*** Records for the task
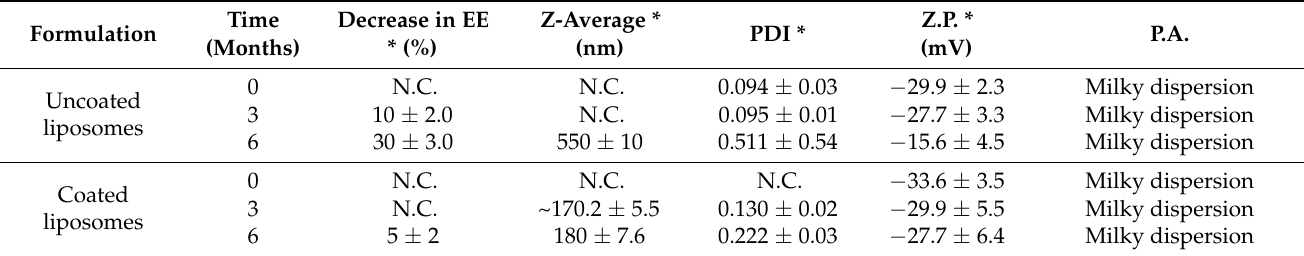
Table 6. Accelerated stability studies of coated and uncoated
******
*** Records for the task
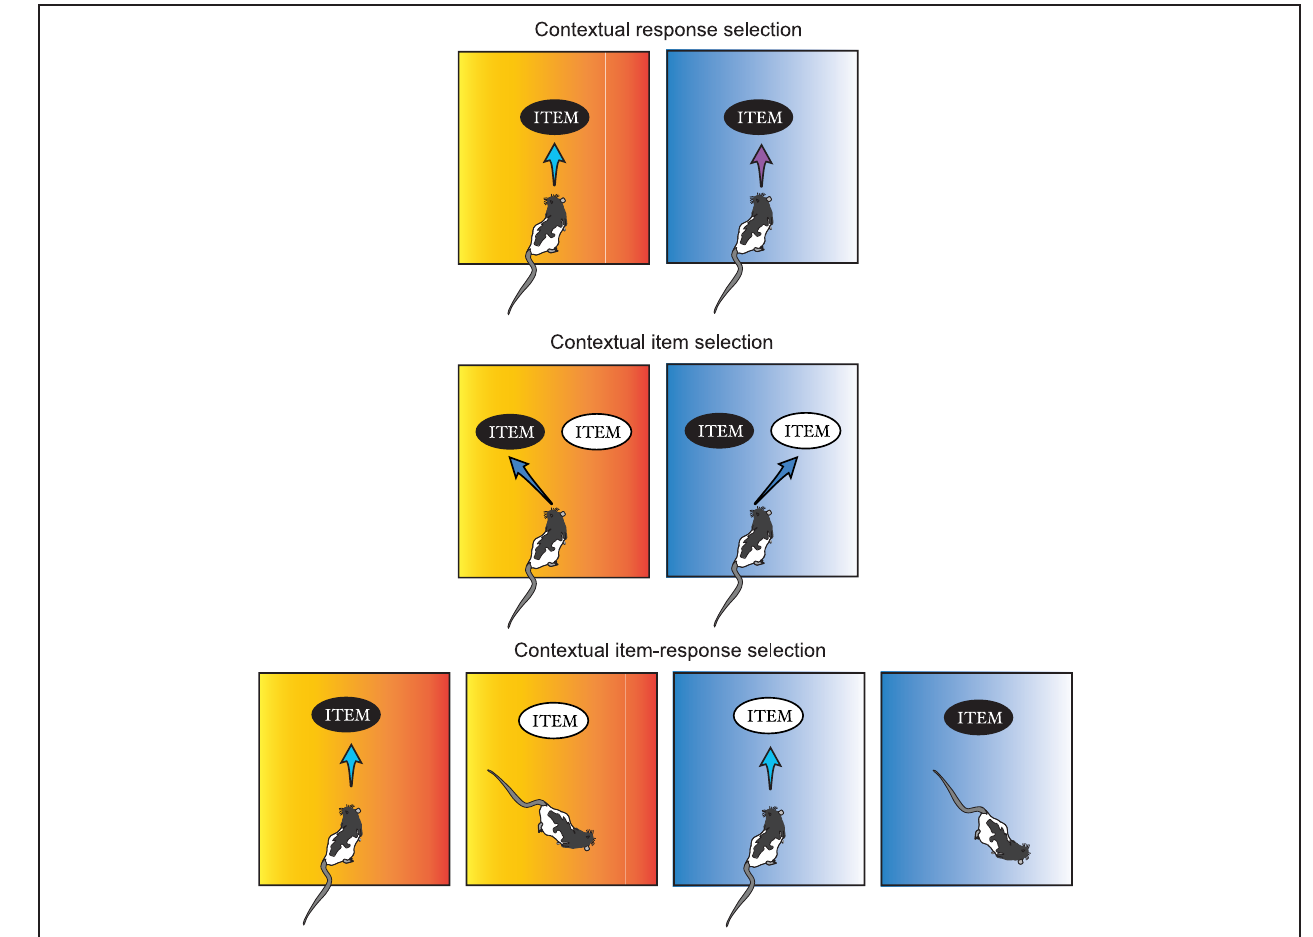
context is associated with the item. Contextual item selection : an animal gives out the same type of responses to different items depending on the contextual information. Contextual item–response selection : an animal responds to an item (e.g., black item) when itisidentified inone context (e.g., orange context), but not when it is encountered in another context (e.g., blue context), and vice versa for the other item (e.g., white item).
******
*** Records for the task
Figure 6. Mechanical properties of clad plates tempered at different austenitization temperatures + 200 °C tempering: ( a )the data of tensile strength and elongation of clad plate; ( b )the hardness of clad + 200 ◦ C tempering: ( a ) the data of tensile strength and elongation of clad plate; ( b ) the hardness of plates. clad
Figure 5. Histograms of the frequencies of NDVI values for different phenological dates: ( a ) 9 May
******
Using the data above, return each line that includes the word "Figure".

Figure 6. Mechanical properties of clad plates tempered at different austenitization temperatures + 200 °C tempering: ( a )the data of tensile strength and elongation of clad plate; ( b )the hardness of clad + 200 ◦ C tempering: ( a ) the data of tensile strength and elongation of clad plate; ( b ) the hardness of plates. clad
Figure 5. Histograms of the frequencies of NDVI values for different phenological dates: ( a ) 9 May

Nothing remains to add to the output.